▸ **RECORDED INFORMATION**
──────
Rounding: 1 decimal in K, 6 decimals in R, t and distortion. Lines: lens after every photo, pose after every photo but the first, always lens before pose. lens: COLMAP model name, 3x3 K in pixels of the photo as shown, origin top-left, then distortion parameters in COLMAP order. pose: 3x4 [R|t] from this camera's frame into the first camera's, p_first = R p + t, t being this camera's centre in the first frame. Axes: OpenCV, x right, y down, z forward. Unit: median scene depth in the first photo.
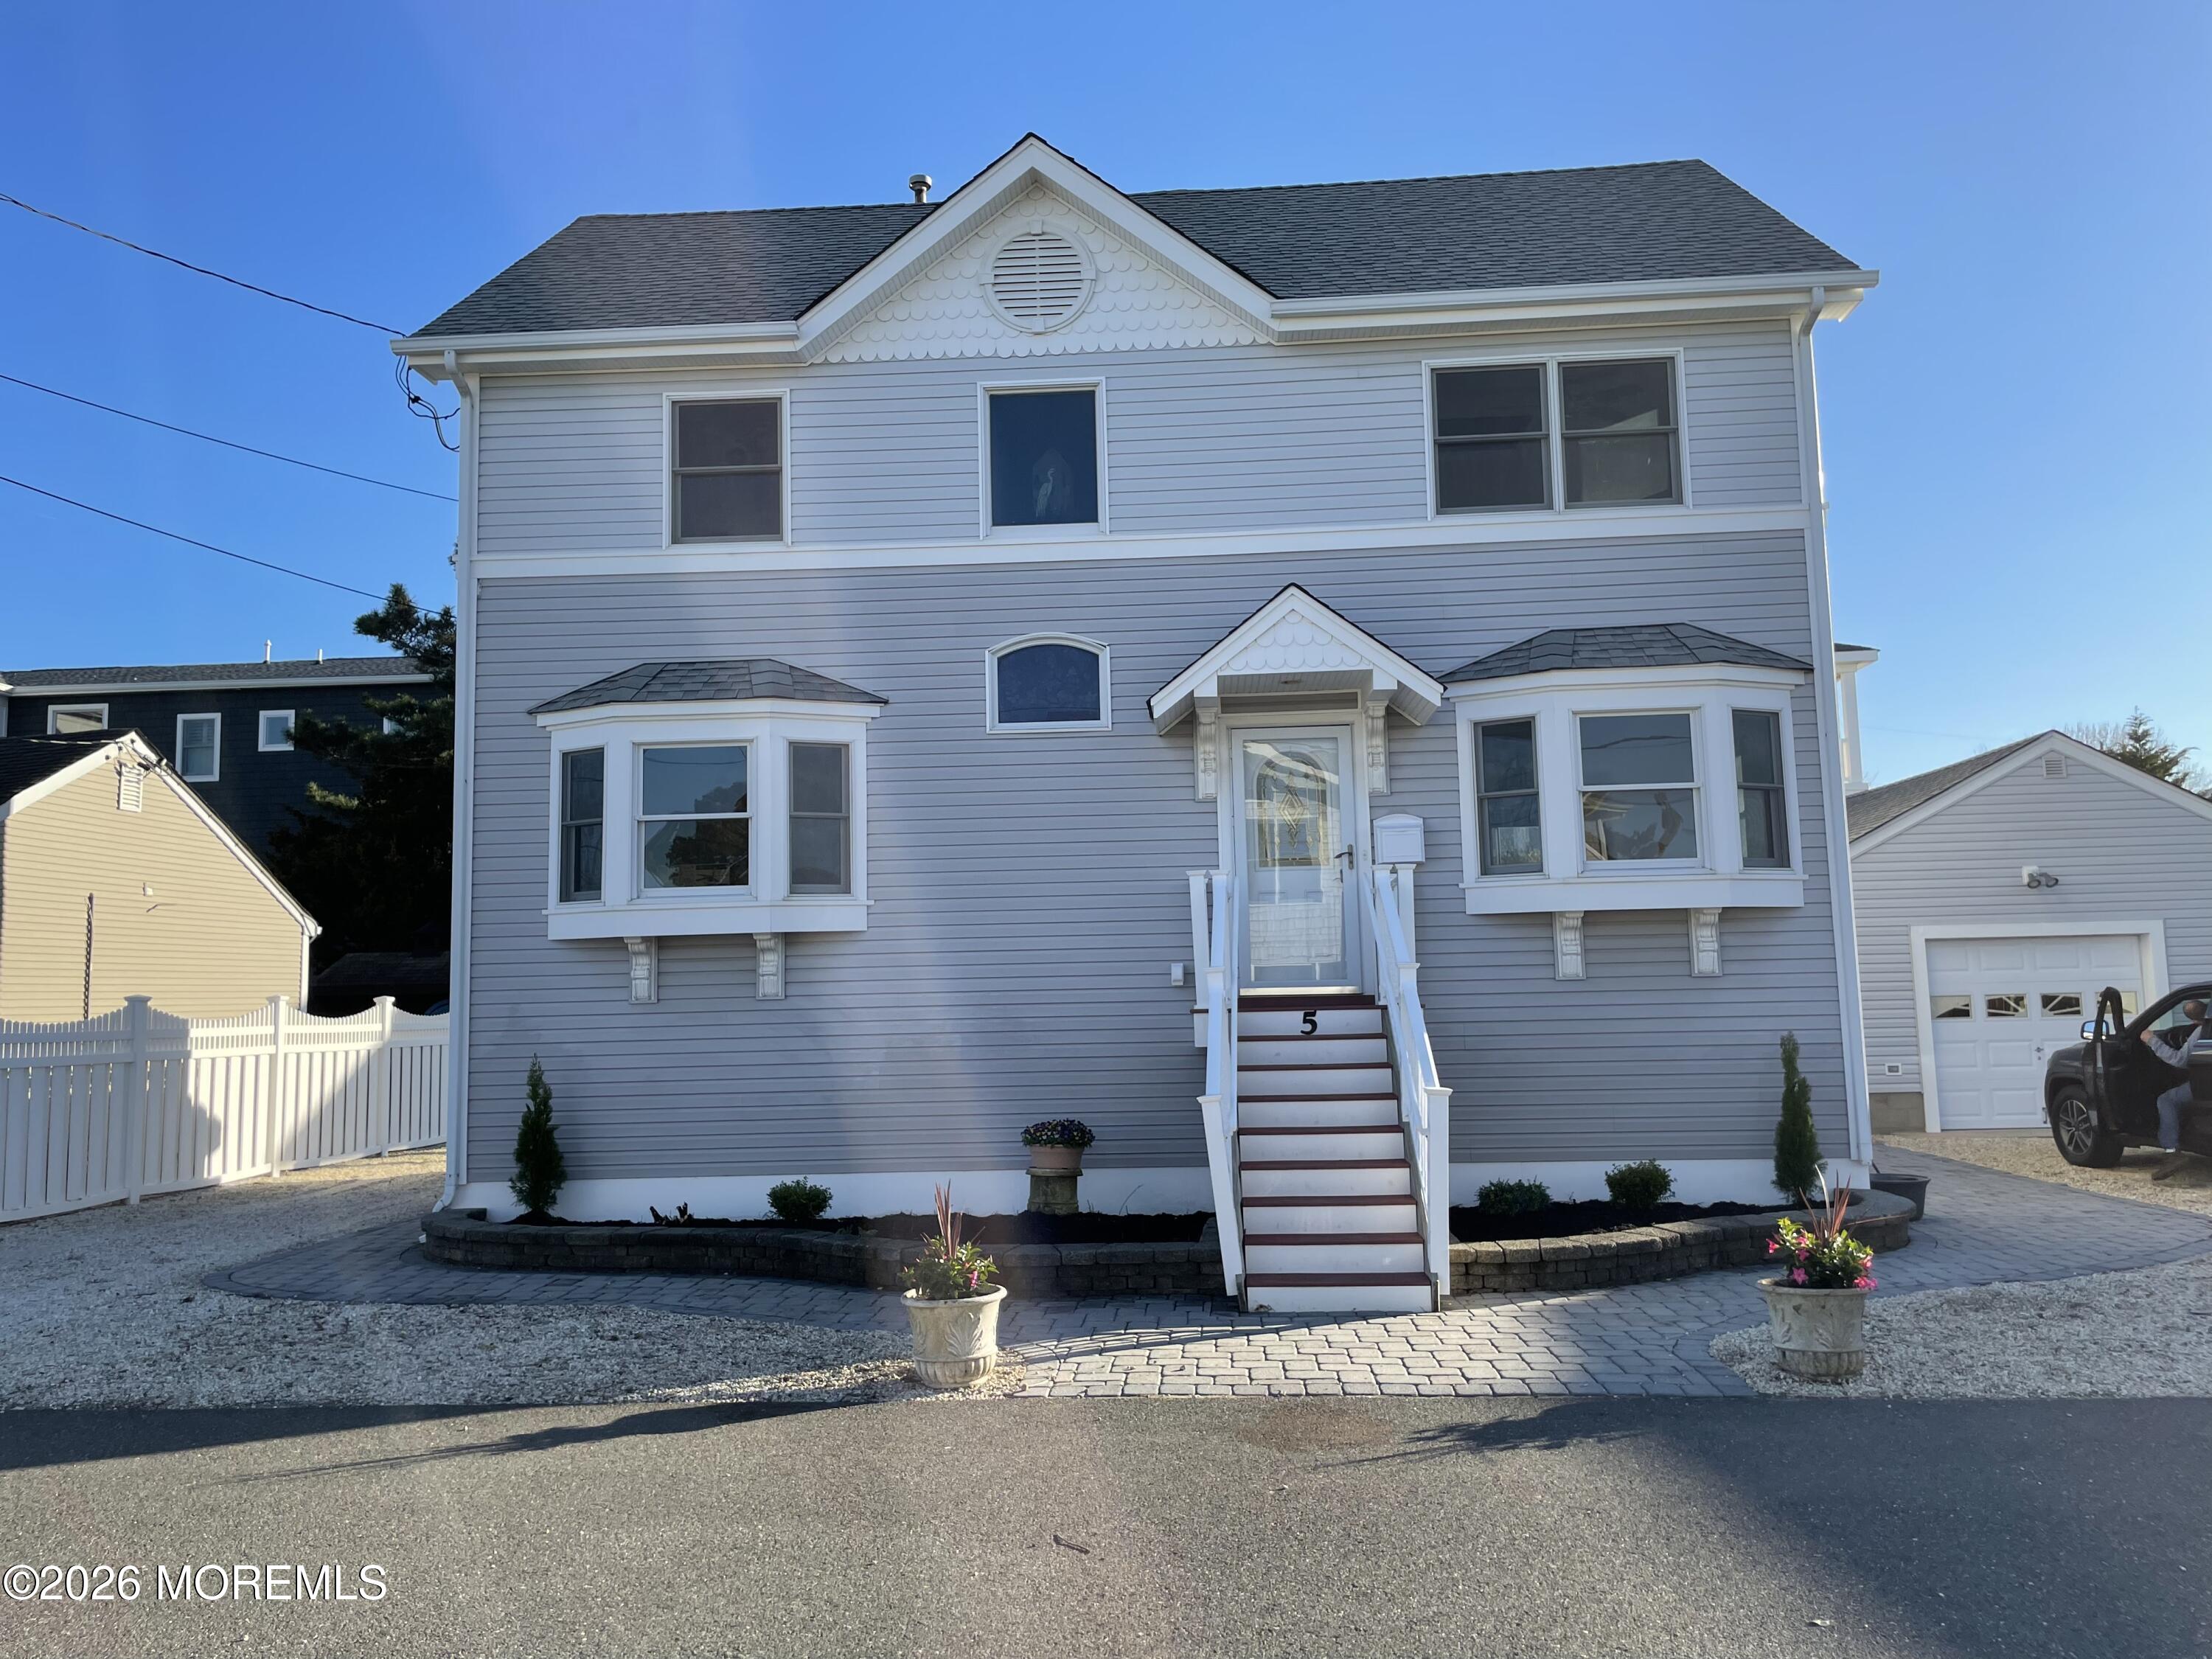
lens RADIAL K [[1754.2, 0, 1106.0], [0, 1754.2, 829.5], [0, 0, 1]] dist [0.003603, 0.001059]
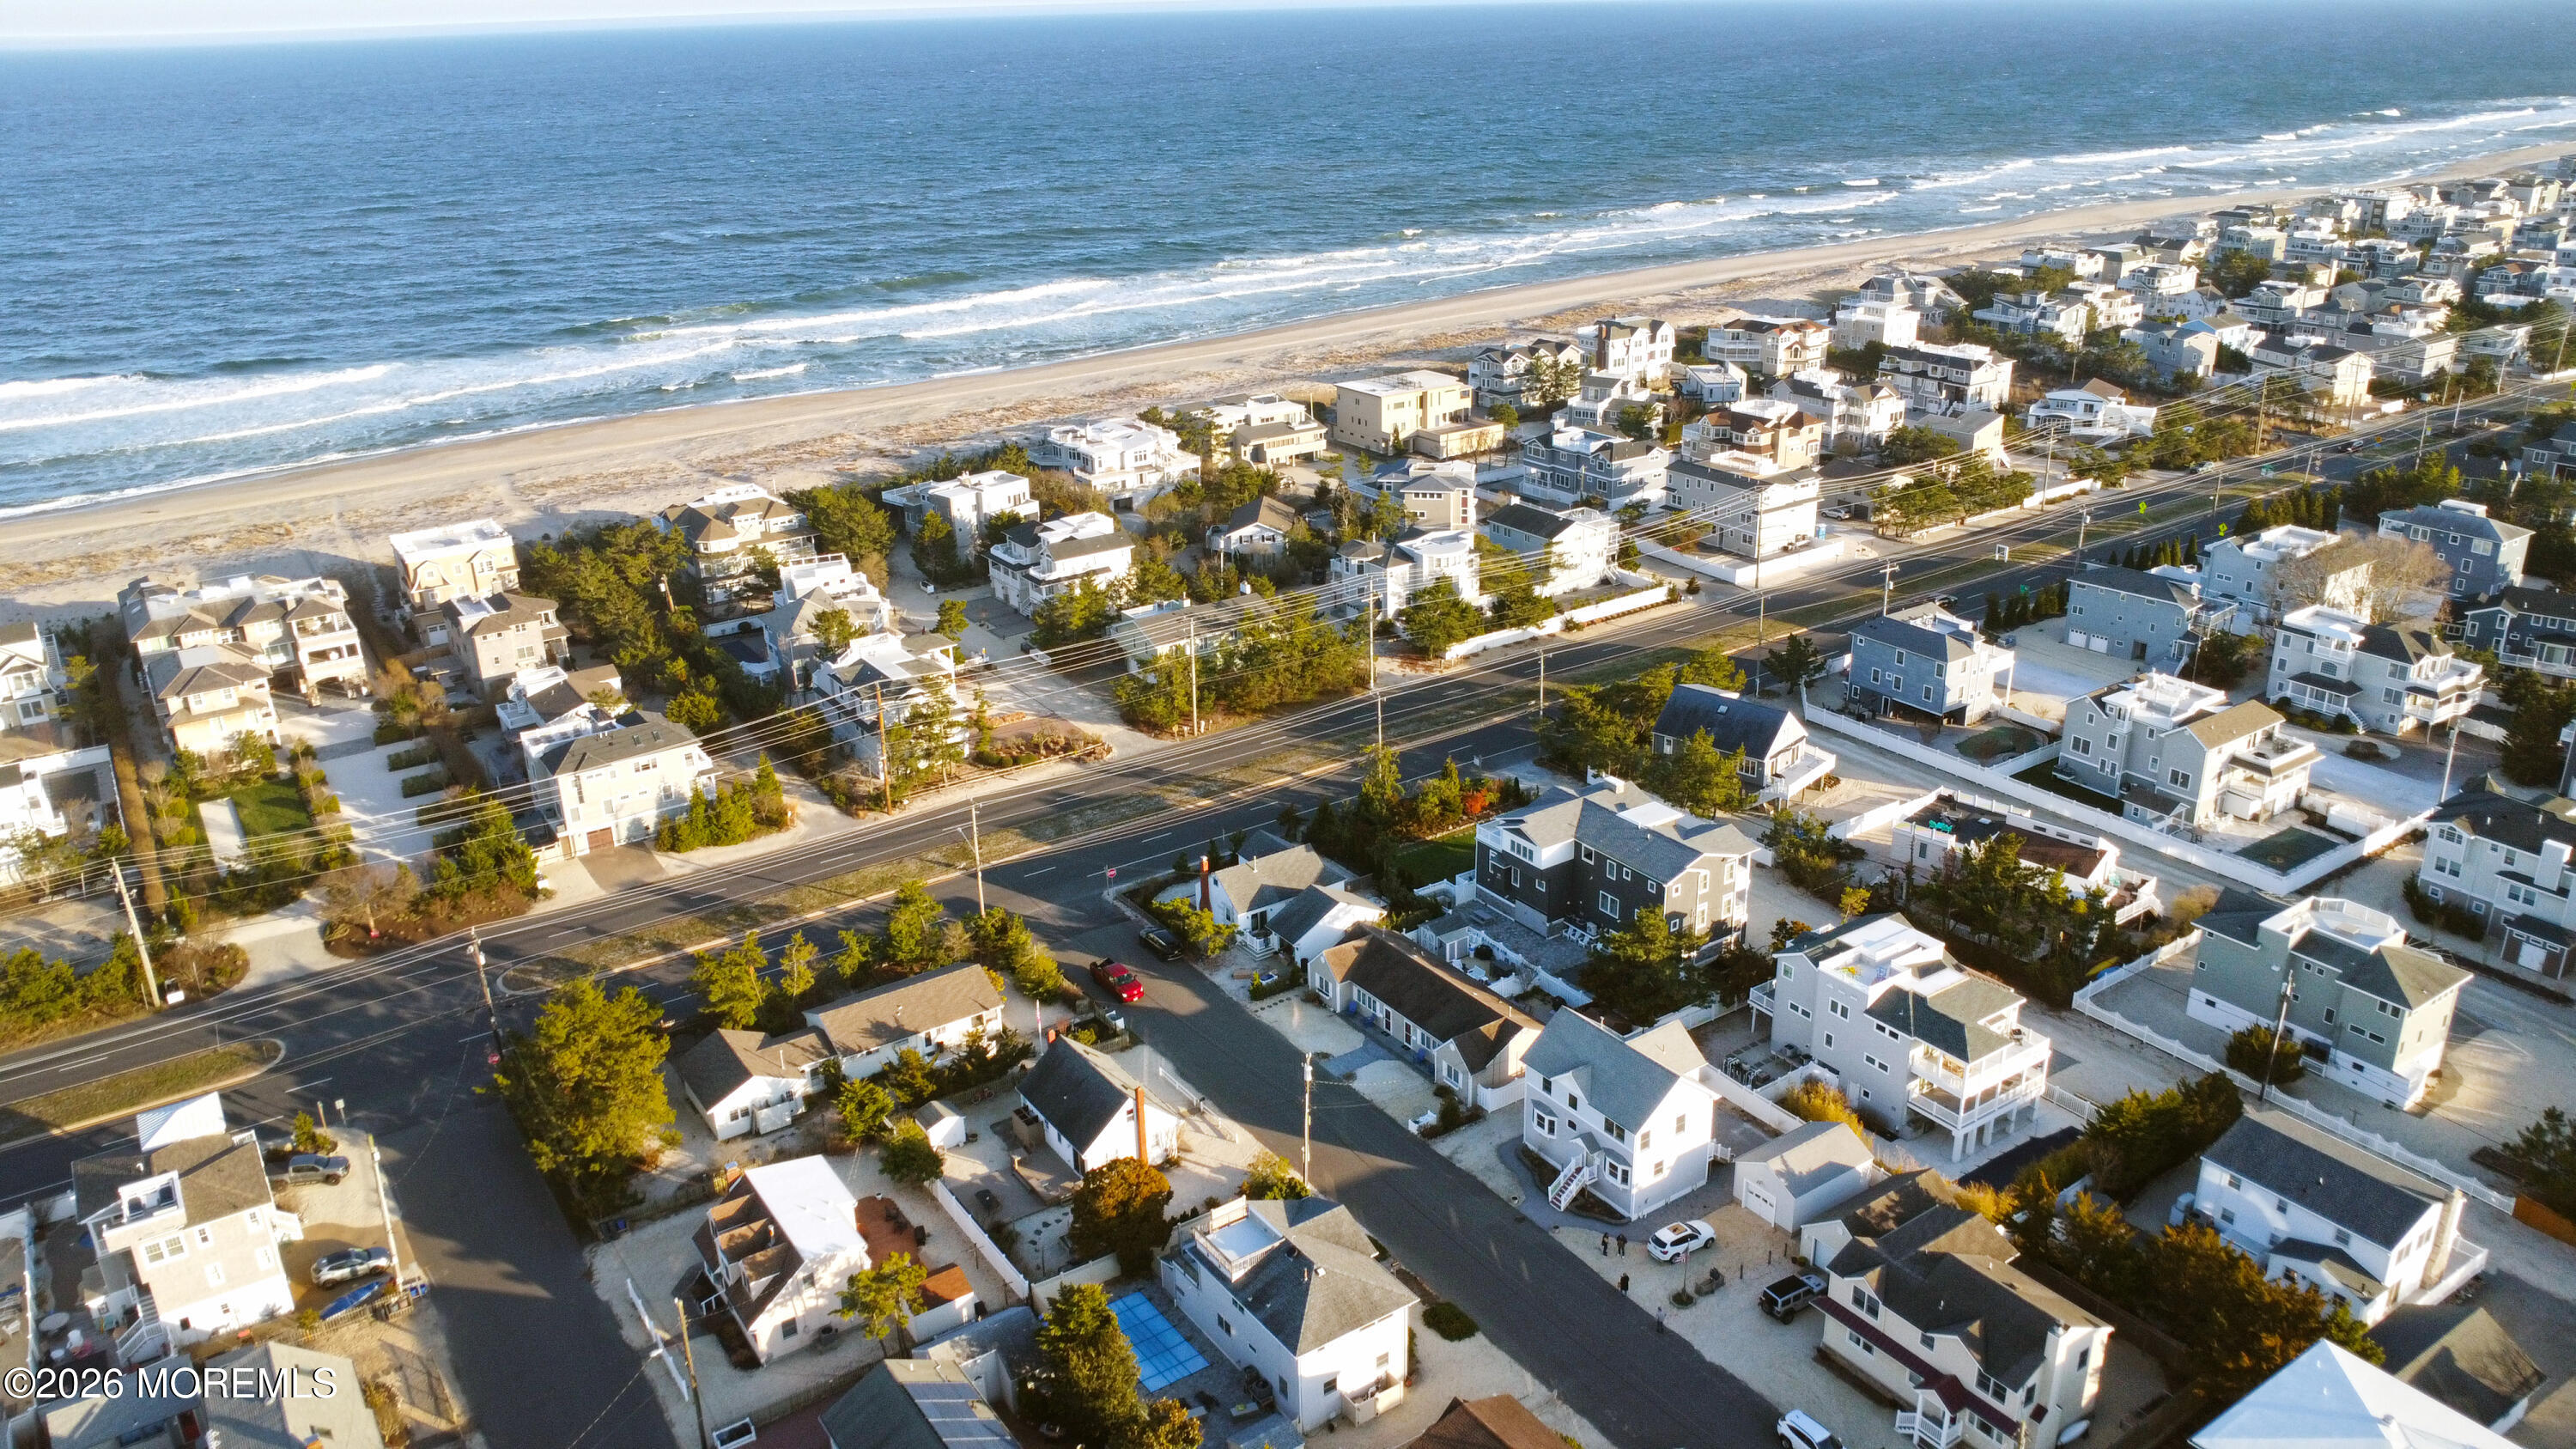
lens RADIAL K [[1843.0, 0, 1288.0], [0, 1843.0, 724.5], [0, 0, 1]] dist [-0.025459, -0.008426]
pose [[0.604932, 0.299631, -0.737753, 5.117439], [0.091792, 0.894085, 0.438390, -5.840520], [0.790969, -0.332916, 0.513357, -4.014609]]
──────
▸ **PROBLEM STATEMENT**
Print every one of the lines above word for word, omitting the pictures.

▸ **REPLY**
Rounding: 1 decimal in K, 6 decimals in R, t and distortion. Lines: lens after every photo, pose after every photo but the first, always lens before pose. lens: COLMAP model name, 3x3 K in pixels of the photo as shown, origin top-left, then distortion parameters in COLMAP order. pose: 3x4 [R|t] from this camera's frame into the first camera's, p_first = R p + t, t being this camera's centre in the first frame. Axes: OpenCV, x right, y down, z forward. Unit: median scene depth in the first photo.
lens RADIAL K [[1754.2, 0, 1106.0], [0, 1754.2, 829.5], [0, 0, 1]] dist [0.003603, 0.001059]
lens RADIAL K [[1843.0, 0, 1288.0], [0, 1843.0, 724.5], [0, 0, 1]] dist [-0.025459, -0.008426]
pose [[0.604932, 0.299631, -0.737753, 5.117439], [0.091792, 0.894085, 0.438390, -5.840520], [0.790969, -0.332916, 0.513357, -4.014609]]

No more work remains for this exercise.